#### EXERCISE DATA:

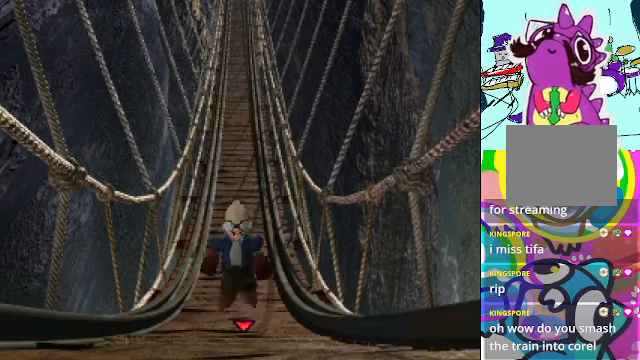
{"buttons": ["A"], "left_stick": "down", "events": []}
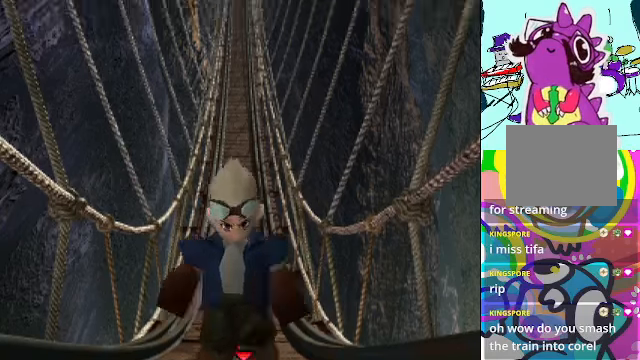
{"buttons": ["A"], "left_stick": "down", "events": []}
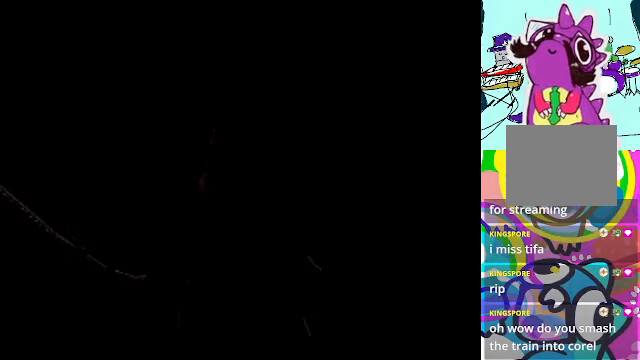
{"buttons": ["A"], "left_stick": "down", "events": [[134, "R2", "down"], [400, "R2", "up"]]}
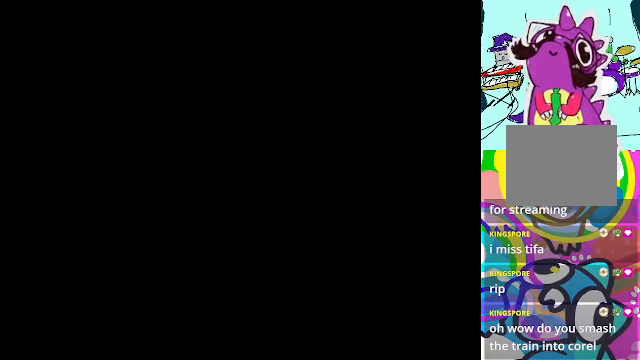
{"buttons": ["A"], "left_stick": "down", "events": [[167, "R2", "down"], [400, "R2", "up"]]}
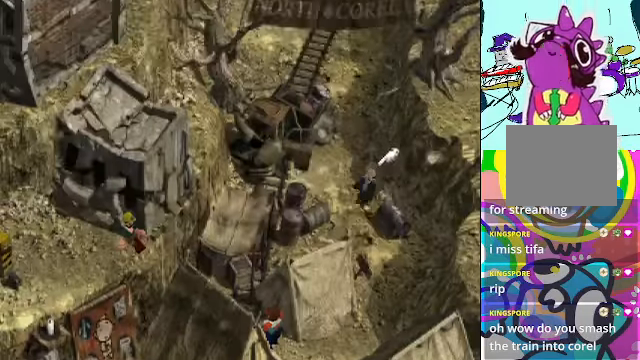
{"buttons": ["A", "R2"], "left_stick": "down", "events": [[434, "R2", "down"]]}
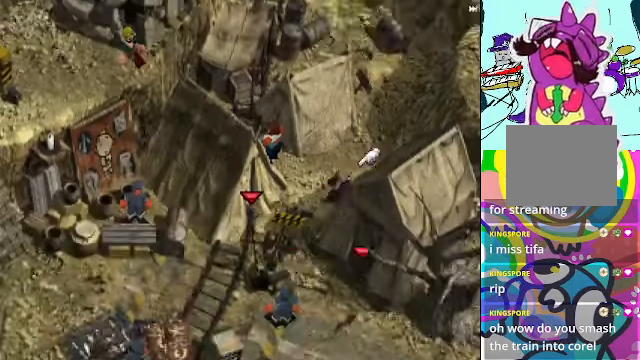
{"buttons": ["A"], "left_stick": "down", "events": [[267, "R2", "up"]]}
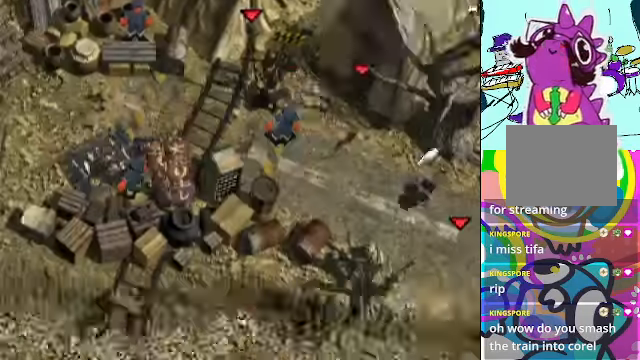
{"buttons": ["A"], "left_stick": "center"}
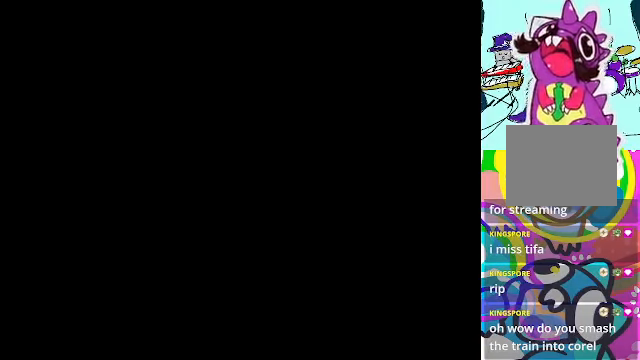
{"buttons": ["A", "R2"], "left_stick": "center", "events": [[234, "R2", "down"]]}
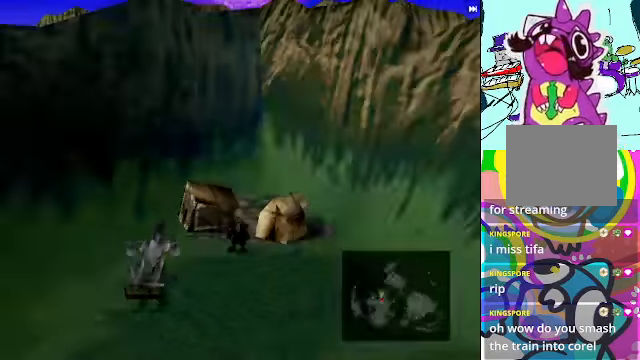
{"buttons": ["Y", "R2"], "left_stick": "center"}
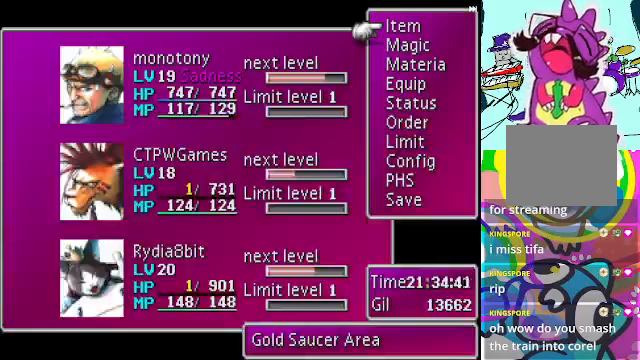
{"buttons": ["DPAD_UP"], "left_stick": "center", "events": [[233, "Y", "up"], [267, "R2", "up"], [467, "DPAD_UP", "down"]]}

#### WHAT IS EXPECTED:
The records above should be copied word for word, with the pictures left out.

#### SOLUTION FOR THIS PROBLEM:
{"buttons": ["A"], "left_stick": "down", "events": []}
{"buttons": ["A"], "left_stick": "down", "events": []}
{"buttons": ["A"], "left_stick": "down", "events": [[134, "R2", "down"], [400, "R2", "up"]]}
{"buttons": ["A"], "left_stick": "down", "events": [[167, "R2", "down"], [400, "R2", "up"]]}
{"buttons": ["A", "R2"], "left_stick": "down", "events": [[434, "R2", "down"]]}
{"buttons": ["A"], "left_stick": "down", "events": [[267, "R2", "up"]]}
{"buttons": ["A"], "left_stick": "center"}
{"buttons": ["A", "R2"], "left_stick": "center", "events": [[234, "R2", "down"]]}
{"buttons": ["Y", "R2"], "left_stick": "center"}
{"buttons": ["DPAD_UP"], "left_stick": "center", "events": [[233, "Y", "up"], [267, "R2", "up"], [467, "DPAD_UP", "down"]]}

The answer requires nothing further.